[DATASET RECORDS — start]

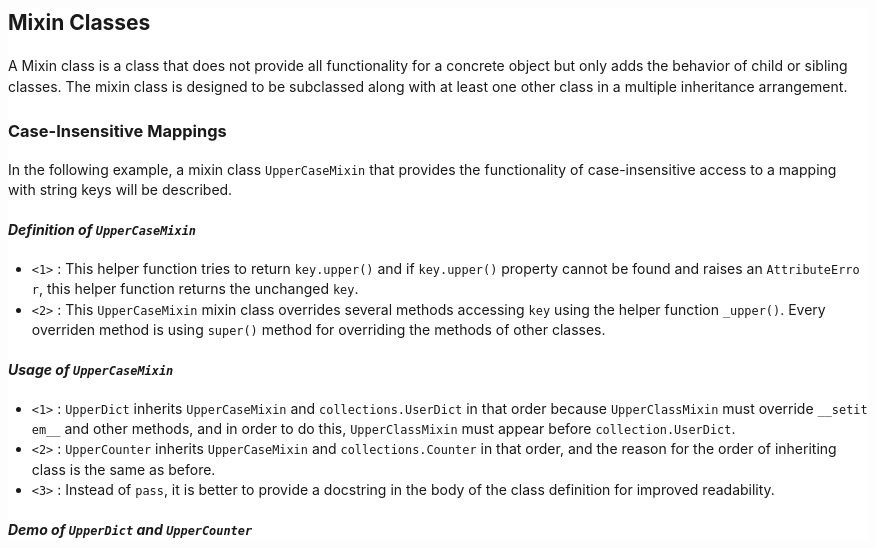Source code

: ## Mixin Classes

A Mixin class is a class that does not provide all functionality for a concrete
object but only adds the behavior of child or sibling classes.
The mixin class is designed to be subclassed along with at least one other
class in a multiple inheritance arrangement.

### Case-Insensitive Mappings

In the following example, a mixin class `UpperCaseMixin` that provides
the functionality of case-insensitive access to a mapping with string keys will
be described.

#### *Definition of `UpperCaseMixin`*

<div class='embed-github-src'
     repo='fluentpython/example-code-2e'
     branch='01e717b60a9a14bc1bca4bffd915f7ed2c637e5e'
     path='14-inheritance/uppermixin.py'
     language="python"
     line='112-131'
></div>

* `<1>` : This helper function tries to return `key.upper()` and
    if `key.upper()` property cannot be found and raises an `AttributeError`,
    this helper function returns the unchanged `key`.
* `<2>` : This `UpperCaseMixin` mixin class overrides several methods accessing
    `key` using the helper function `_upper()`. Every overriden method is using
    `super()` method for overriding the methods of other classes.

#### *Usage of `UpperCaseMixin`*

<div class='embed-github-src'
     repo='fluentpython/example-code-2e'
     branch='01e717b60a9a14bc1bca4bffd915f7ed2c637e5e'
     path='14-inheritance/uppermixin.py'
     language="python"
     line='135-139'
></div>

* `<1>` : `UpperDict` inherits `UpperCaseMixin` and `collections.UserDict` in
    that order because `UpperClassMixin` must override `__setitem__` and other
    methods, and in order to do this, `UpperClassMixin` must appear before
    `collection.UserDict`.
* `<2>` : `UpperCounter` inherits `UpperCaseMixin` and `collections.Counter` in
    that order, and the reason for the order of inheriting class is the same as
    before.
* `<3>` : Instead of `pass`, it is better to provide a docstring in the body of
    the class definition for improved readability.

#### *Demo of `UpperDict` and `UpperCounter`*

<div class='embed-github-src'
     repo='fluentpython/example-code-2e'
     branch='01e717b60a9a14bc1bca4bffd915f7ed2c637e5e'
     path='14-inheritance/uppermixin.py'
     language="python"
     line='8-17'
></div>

[DATASET RECORDS — finish]

▶ PROBLEM STATEMENT: Rename "helper function" to "utility function" throughout the entries above, reproducing all the other text unchanged. Omit the pictures from your answer.

▶ FINISHED EXERCISE:
Source code

: ## Mixin Classes

A Mixin class is a class that does not provide all functionality for a concrete
object but only adds the behavior of child or sibling classes.
The mixin class is designed to be subclassed along with at least one other
class in a multiple inheritance arrangement.

### Case-Insensitive Mappings

In the following example, a mixin class `UpperCaseMixin` that provides
the functionality of case-insensitive access to a mapping with string keys will
be described.

#### *Definition of `UpperCaseMixin`*

<div class='embed-github-src'
     repo='fluentpython/example-code-2e'
     branch='01e717b60a9a14bc1bca4bffd915f7ed2c637e5e'
     path='14-inheritance/uppermixin.py'
     language="python"
     line='112-131'
></div>

* `<1>` : This utility function tries to return `key.upper()` and
    if `key.upper()` property cannot be found and raises an `AttributeError`,
    this utility function returns the unchanged `key`.
* `<2>` : This `UpperCaseMixin` mixin class overrides several methods accessing
    `key` using the utility function `_upper()`. Every overriden method is using
    `super()` method for overriding the methods of other classes.

#### *Usage of `UpperCaseMixin`*

<div class='embed-github-src'
     repo='fluentpython/example-code-2e'
     branch='01e717b60a9a14bc1bca4bffd915f7ed2c637e5e'
     path='14-inheritance/uppermixin.py'
     language="python"
     line='135-139'
></div>

* `<1>` : `UpperDict` inherits `UpperCaseMixin` and `collections.UserDict` in
    that order because `UpperClassMixin` must override `__setitem__` and other
    methods, and in order to do this, `UpperClassMixin` must appear before
    `collection.UserDict`.
* `<2>` : `UpperCounter` inherits `UpperCaseMixin` and `collections.Counter` in
    that order, and the reason for the order of inheriting class is the same as
    before.
* `<3>` : Instead of `pass`, it is better to provide a docstring in the body of
    the class definition for improved readability.

#### *Demo of `UpperDict` and `UpperCounter`*

<div class='embed-github-src'
     repo='fluentpython/example-code-2e'
     branch='01e717b60a9a14bc1bca4bffd915f7ed2c637e5e'
     path='14-inheritance/uppermixin.py'
     language="python"
     line='8-17'
></div>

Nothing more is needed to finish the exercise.